Pull the official limitations documentation for your vendor's plug-in on the destination platform. Map each limitation against your workload profile. Flag every VM with attached volume groups (AHV crash-consistency risk), every VM running a Windows Server Failover Cluster with SQL (AHV application-consistency limitation), and every VM running LXC containers (not supported on Proxmox).

Step 4: Calculate repository headroom for the full backup spike

Total the disk capacity of all VMs in the first migration wave. Your backup repository needs free space equal to at least that total on top of your existing retention baseline. If it falls short, stage the wave or provision additional capacity before migration starts.

Step 5: Run a full backup of every in-scope VM before migration

This creates a clean, vSphere-native restore point that is not dependent on the destination platform. For any regulated workloads in scope, it also serves as the compliance baseline for the pre-migration state.

Step 6: Set the first successful backup on the new platform as the go-live gate

Define the gate explicitly before migration starts. The condition for retiring a source VM is the first successful application-consistent backup on the destination platform. Not a clean VM migration. Not a successful application smoke test. The backup.

‍

Step 7: Build a daily coverage reconciliation report for the transition window

This report should cross-reference hypervisor VM inventory against backup protection group membership daily for the entire duration of the migration. Minimum fields: VM name, migration date, backup job assignment, last successful backup date, and SLA tier.
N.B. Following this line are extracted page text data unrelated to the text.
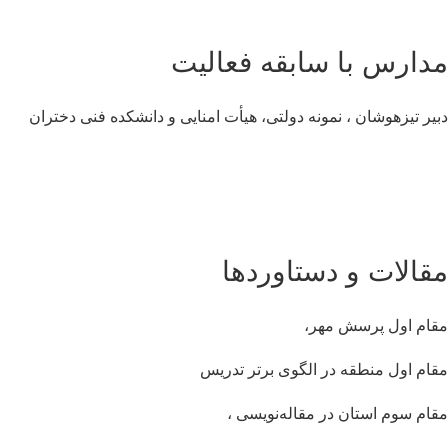
دارس با سابقه فعالیت
یر تیزهوشان ، نمونه دولتی، هیأت امنایی و دانشکده فنی دختران
قالات و دستاوردها
ام اول پرسش مهر،
ام اول منطقه در الگوی برتر تدریس
ام سوم استان در مقاله‌نویسی ،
Any VM more than 24 hours past its scheduled backup cycle without a successful job is an escalation item.

‍

Migration Readiness Assessment

Zone 1: Source Environment

• We have run a full VM inventory export from vCenter and reconciled it against our backup console's protected VM list.
• Every VM in the source environment has a documented backup policy, SLA tier, and RPO/RTO commitment before migration begins.
• VMs protected by vSphere Replication or SRM have been identified and given a confirmed replacement replication mechanism before migration starts.

Zone 2: Backup Vendor Readiness

• We have pulled the official limitations documentation for our backup vendor's plug-in on the destination platform.
• We have identified every VM with attached volume groups (AHV) or iSCSI/passthrough disks (Proxmox) and flagged them for manual handling.
• We have confirmed our backup vendor license covers the destination platform under the same or equivalent tier.

Zone 3: Repository and Infrastructure

• We have calculated the disk capacity of all in-scope VMs and confirmed repository headroom for at least one full backup per VM beyond normal retention.
• We have pre-provisioned additional repository capacity if the headroom calculation failed.

Zone 4: Application Consistency

• We have identified every VM running a transactional workload (SQL Server, Exchange, Oracle, SAP) and tagged it as an application-consistency risk tier.
• We have scheduled application-consistent snapshot tests for each of these VMs post-migration, before production sign-off.

Zone 5: Transition Window Management

• We have a daily reconciliation report that cross-references hypervisor inventory against backup protection group membership.
• The go-live gate for each migrated VM is the first successful backup on the destination platform, documented and signed off before the source VM is decommissioned.

‍

The Backup Layer Is Not a Migration Dependency. It Is a Separate Workstream.

The VM migration and the backup rearchitecture run on the same timeline, but they are not the same project. Treating backup as a dependency of the migration — something to sort out once production stabilizes — is the exact sequence that produces the failure modes above.

The technical work is well-defined. VADP and CBT are specific mechanisms with specific replacements on every major destination platform. What varies is how complete those replacements are and how much manual configuration bridges the gap.

The checklist above finds the gap before migration. That is considerably easier to resolve than finding it during an incident.